Außerdem ist die nächste konsolen generation schon in den startlöchern. Sowohl xbox als auch ps5 sollen beide 8 core zen2 prozessoren haben. Die xbox angeblich @3,6 ghz. Da darf man bei allen multiplatform titeln einen deutlichen sprung bei den hardware anforderungen erwarten. So wie bei jeder konsolengeneration davor auch.

Ich glaub allgemein, dass die konsolen die hauptverantwortlichen sind warum man bei gaming anforderungen so große intervalle ohne relevant gesteigerten hardwarehunger hat. Bin ich auch dankbar für, weil das dafür sorgt, dass mir der aktuelle prozessor vermutlich für die nächsten 5+ jahre reicht und die plattform wenn's gut läuft sogar für 10+ jahre relevant bleibt.

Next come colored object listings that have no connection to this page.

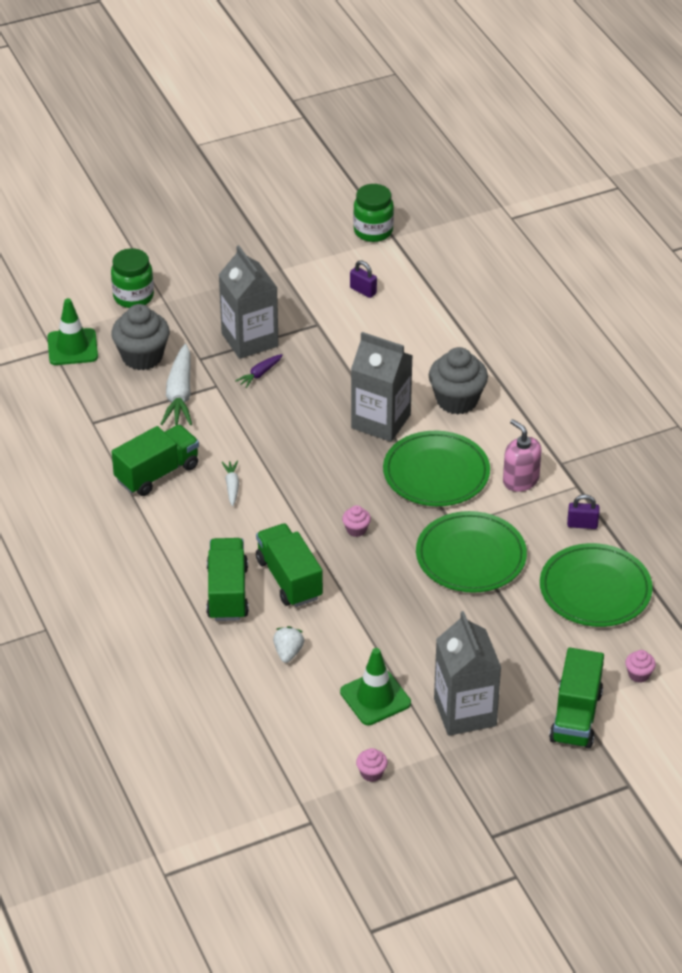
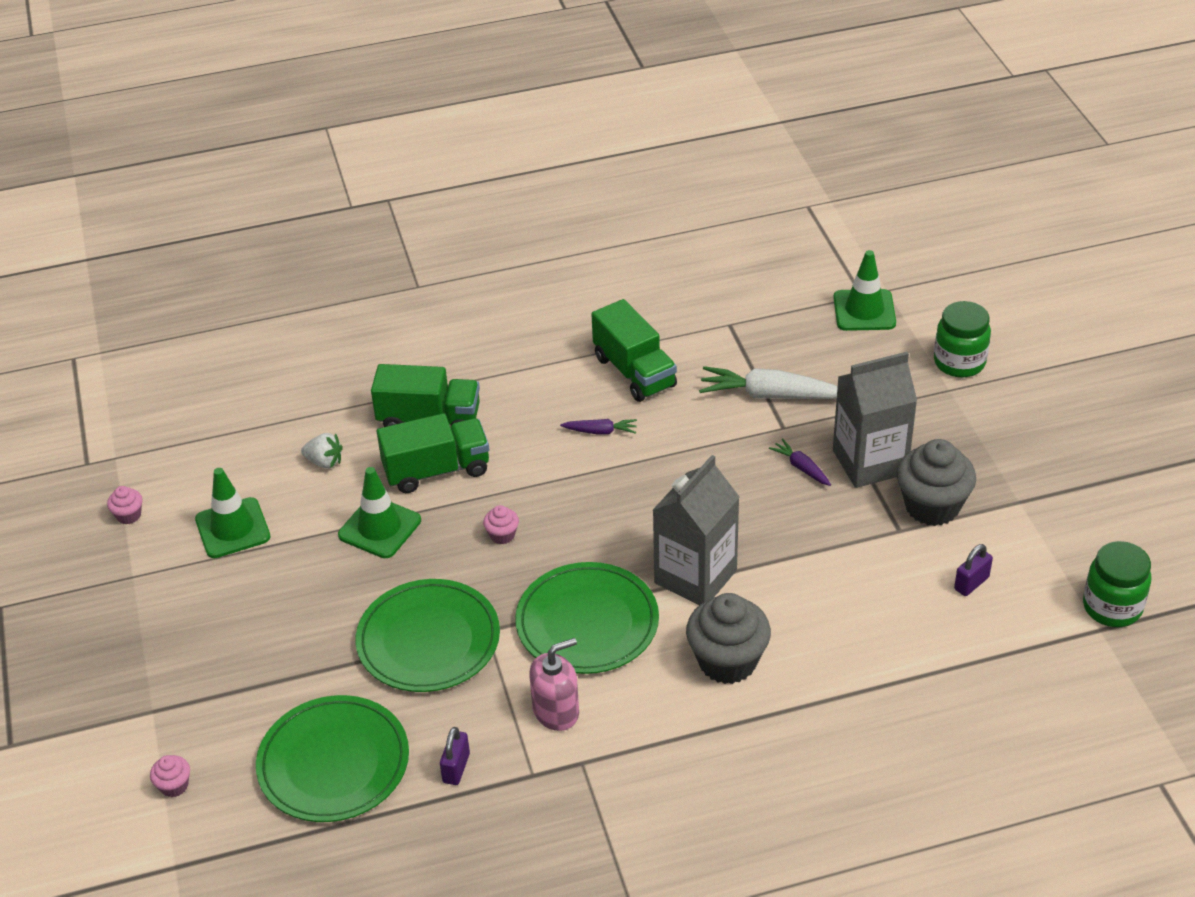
camera: 100 degrees right, 0 degrees up
(142, 357) = (842, 366): grey cupcake -> grey cupcake (932, 506)
(232, 486) = (600, 431): white carrot -> purple carrot
(360, 603) = (380, 528): none -> green traffic cone
(465, 712) = (181, 604): grey carton -> none
(575, 716) = (133, 708): green truck -> none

Das einzige pc exklusive AAA spiel das mir einfällt ist Star Citizen wo laut hauseigener metrik gerade mal 5% der nutzer gerade so 60+ fps hinkriegen und das mit der besten hardware die man kriegen kann.
:deliver:

Das man wenns nur um office, surfen und ein bisschen zeug anschauen geht keine 6+ cores braucht stimmt natürlich aber dafür sind die ganzen high end 12 core oder gar threadripper prozessoren ja auch nicht gedacht.